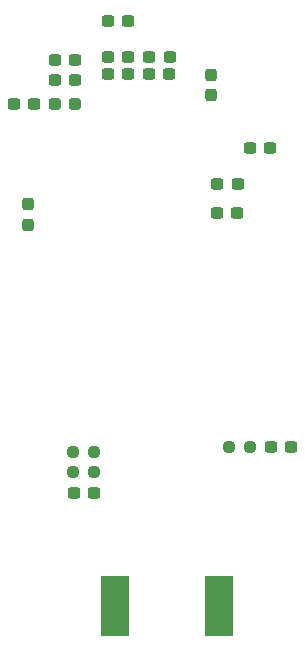
<source format=gbr>
%TF.GenerationSoftware,KiCad,Pcbnew,(6.0.4)*%
%TF.CreationDate,2022-04-26T10:44:58+02:00*%
%TF.ProjectId,MSK_RF,4d534b5f-5246-42e6-9b69-6361645f7063,rev?*%
%TF.SameCoordinates,Original*%
%TF.FileFunction,Paste,Bot*%
%TF.FilePolarity,Positive*%
%FSLAX46Y46*%
G04 Gerber Fmt 4.6, Leading zero omitted, Abs format (unit mm)*
G04 Created by KiCad (PCBNEW (6.0.4)) date 2022-04-26 10:44:58*
%MOMM*%
%LPD*%
G01*
G04 APERTURE LIST*
G04 Aperture macros list*
%AMRoundRect*
0 Rectangle with rounded corners*
0 $1 Rounding radius*
0 $2 $3 $4 $5 $6 $7 $8 $9 X,Y pos of 4 corners*
0 Add a 4 corners polygon primitive as box body*
4,1,4,$2,$3,$4,$5,$6,$7,$8,$9,$2,$3,0*
0 Add four circle primitives for the rounded corners*
1,1,$1+$1,$2,$3*
1,1,$1+$1,$4,$5*
1,1,$1+$1,$6,$7*
1,1,$1+$1,$8,$9*
0 Add four rect primitives between the rounded corners*
20,1,$1+$1,$2,$3,$4,$5,0*
20,1,$1+$1,$4,$5,$6,$7,0*
20,1,$1+$1,$6,$7,$8,$9,0*
20,1,$1+$1,$8,$9,$2,$3,0*%
G04 Aperture macros list end*
%ADD10R,2.420000X5.080000*%
%ADD11RoundRect,0.237500X-0.287500X-0.237500X0.287500X-0.237500X0.287500X0.237500X-0.287500X0.237500X0*%
%ADD12RoundRect,0.237500X-0.237500X0.300000X-0.237500X-0.300000X0.237500X-0.300000X0.237500X0.300000X0*%
%ADD13RoundRect,0.237500X-0.300000X-0.237500X0.300000X-0.237500X0.300000X0.237500X-0.300000X0.237500X0*%
%ADD14RoundRect,0.237500X0.300000X0.237500X-0.300000X0.237500X-0.300000X-0.237500X0.300000X-0.237500X0*%
%ADD15RoundRect,0.237500X0.250000X0.237500X-0.250000X0.237500X-0.250000X-0.237500X0.250000X-0.237500X0*%
%ADD16RoundRect,0.237500X0.237500X-0.300000X0.237500X0.300000X-0.237500X0.300000X-0.237500X-0.300000X0*%
G04 APERTURE END LIST*
D10*
%TO.C,J4*%
X64870000Y-142802260D03*
X73630000Y-142802260D03*
%TD*%
D11*
%TO.C,L1*%
X59750000Y-100250000D03*
X61500000Y-100250000D03*
%TD*%
D12*
%TO.C,C22*%
X73000000Y-97775000D03*
X73000000Y-99500000D03*
%TD*%
D13*
%TO.C,C5*%
X73525000Y-107000000D03*
X75250000Y-107000000D03*
%TD*%
D14*
%TO.C,C3*%
X61475000Y-96500000D03*
X59750000Y-96500000D03*
%TD*%
D13*
%TO.C,C23*%
X67737500Y-97750000D03*
X69462500Y-97750000D03*
%TD*%
%TO.C,C21*%
X64275000Y-97750000D03*
X66000000Y-97750000D03*
%TD*%
D14*
%TO.C,C7*%
X75225000Y-109500000D03*
X73500000Y-109500000D03*
%TD*%
%TO.C,C8*%
X77975000Y-104000000D03*
X76250000Y-104000000D03*
%TD*%
D13*
%TO.C,C20*%
X67750000Y-96250000D03*
X69475000Y-96250000D03*
%TD*%
D15*
%TO.C,R5*%
X63100000Y-129700000D03*
X61275000Y-129700000D03*
%TD*%
D14*
%TO.C,C6*%
X58000000Y-100250000D03*
X56275000Y-100250000D03*
%TD*%
D13*
%TO.C,C19*%
X64275000Y-96250000D03*
X66000000Y-96250000D03*
%TD*%
D14*
%TO.C,C32*%
X79800000Y-129300000D03*
X78075000Y-129300000D03*
%TD*%
D13*
%TO.C,C31*%
X61375000Y-133200000D03*
X63100000Y-133200000D03*
%TD*%
%TO.C,C17*%
X64275000Y-93250000D03*
X66000000Y-93250000D03*
%TD*%
D15*
%TO.C,R6*%
X63100000Y-131450000D03*
X61275000Y-131450000D03*
%TD*%
%TO.C,R7*%
X76325000Y-129300000D03*
X74500000Y-129300000D03*
%TD*%
D14*
%TO.C,C4*%
X61475000Y-98250000D03*
X59750000Y-98250000D03*
%TD*%
D16*
%TO.C,C18*%
X57500000Y-110475000D03*
X57500000Y-108750000D03*
%TD*%
M02*

</source>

• _Task directions_
Make a verbatim copy of all the entries and strip out the pictures.

• _Reply_
<source format=gbr>
%TF.GenerationSoftware,KiCad,Pcbnew,(6.0.4)*%
%TF.CreationDate,2022-04-26T10:44:58+02:00*%
%TF.ProjectId,MSK_RF,4d534b5f-5246-42e6-9b69-6361645f7063,rev?*%
%TF.SameCoordinates,Original*%
%TF.FileFunction,Paste,Bot*%
%TF.FilePolarity,Positive*%
%FSLAX46Y46*%
G04 Gerber Fmt 4.6, Leading zero omitted, Abs format (unit mm)*
G04 Created by KiCad (PCBNEW (6.0.4)) date 2022-04-26 10:44:58*
%MOMM*%
%LPD*%
G01*
G04 APERTURE LIST*
G04 Aperture macros list*
%AMRoundRect*
0 Rectangle with rounded corners*
0 $1 Rounding radius*
0 $2 $3 $4 $5 $6 $7 $8 $9 X,Y pos of 4 corners*
0 Add a 4 corners polygon primitive as box body*
4,1,4,$2,$3,$4,$5,$6,$7,$8,$9,$2,$3,0*
0 Add four circle primitives for the rounded corners*
1,1,$1+$1,$2,$3*
1,1,$1+$1,$4,$5*
1,1,$1+$1,$6,$7*
1,1,$1+$1,$8,$9*
0 Add four rect primitives between the rounded corners*
20,1,$1+$1,$2,$3,$4,$5,0*
20,1,$1+$1,$4,$5,$6,$7,0*
20,1,$1+$1,$6,$7,$8,$9,0*
20,1,$1+$1,$8,$9,$2,$3,0*%
G04 Aperture macros list end*
%ADD10R,2.420000X5.080000*%
%ADD11RoundRect,0.237500X-0.287500X-0.237500X0.287500X-0.237500X0.287500X0.237500X-0.287500X0.237500X0*%
%ADD12RoundRect,0.237500X-0.237500X0.300000X-0.237500X-0.300000X0.237500X-0.300000X0.237500X0.300000X0*%
%ADD13RoundRect,0.237500X-0.300000X-0.237500X0.300000X-0.237500X0.300000X0.237500X-0.300000X0.237500X0*%
%ADD14RoundRect,0.237500X0.300000X0.237500X-0.300000X0.237500X-0.300000X-0.237500X0.300000X-0.237500X0*%
%ADD15RoundRect,0.237500X0.250000X0.237500X-0.250000X0.237500X-0.250000X-0.237500X0.250000X-0.237500X0*%
%ADD16RoundRect,0.237500X0.237500X-0.300000X0.237500X0.300000X-0.237500X0.300000X-0.237500X-0.300000X0*%
G04 APERTURE END LIST*
D10*
%TO.C,J4*%
X64870000Y-142802260D03*
X73630000Y-142802260D03*
%TD*%
D11*
%TO.C,L1*%
X59750000Y-100250000D03*
X61500000Y-100250000D03*
%TD*%
D12*
%TO.C,C22*%
X73000000Y-97775000D03*
X73000000Y-99500000D03*
%TD*%
D13*
%TO.C,C5*%
X73525000Y-107000000D03*
X75250000Y-107000000D03*
%TD*%
D14*
%TO.C,C3*%
X61475000Y-96500000D03*
X59750000Y-96500000D03*
%TD*%
D13*
%TO.C,C23*%
X67737500Y-97750000D03*
X69462500Y-97750000D03*
%TD*%
%TO.C,C21*%
X64275000Y-97750000D03*
X66000000Y-97750000D03*
%TD*%
D14*
%TO.C,C7*%
X75225000Y-109500000D03*
X73500000Y-109500000D03*
%TD*%
%TO.C,C8*%
X77975000Y-104000000D03*
X76250000Y-104000000D03*
%TD*%
D13*
%TO.C,C20*%
X67750000Y-96250000D03*
X69475000Y-96250000D03*
%TD*%
D15*
%TO.C,R5*%
X63100000Y-129700000D03*
X61275000Y-129700000D03*
%TD*%
D14*
%TO.C,C6*%
X58000000Y-100250000D03*
X56275000Y-100250000D03*
%TD*%
D13*
%TO.C,C19*%
X64275000Y-96250000D03*
X66000000Y-96250000D03*
%TD*%
D14*
%TO.C,C32*%
X79800000Y-129300000D03*
X78075000Y-129300000D03*
%TD*%
D13*
%TO.C,C31*%
X61375000Y-133200000D03*
X63100000Y-133200000D03*
%TD*%
%TO.C,C17*%
X64275000Y-93250000D03*
X66000000Y-93250000D03*
%TD*%
D15*
%TO.C,R6*%
X63100000Y-131450000D03*
X61275000Y-131450000D03*
%TD*%
%TO.C,R7*%
X76325000Y-129300000D03*
X74500000Y-129300000D03*
%TD*%
D14*
%TO.C,C4*%
X61475000Y-98250000D03*
X59750000Y-98250000D03*
%TD*%
D16*
%TO.C,C18*%
X57500000Y-110475000D03*
X57500000Y-108750000D03*
%TD*%
M02*

</source>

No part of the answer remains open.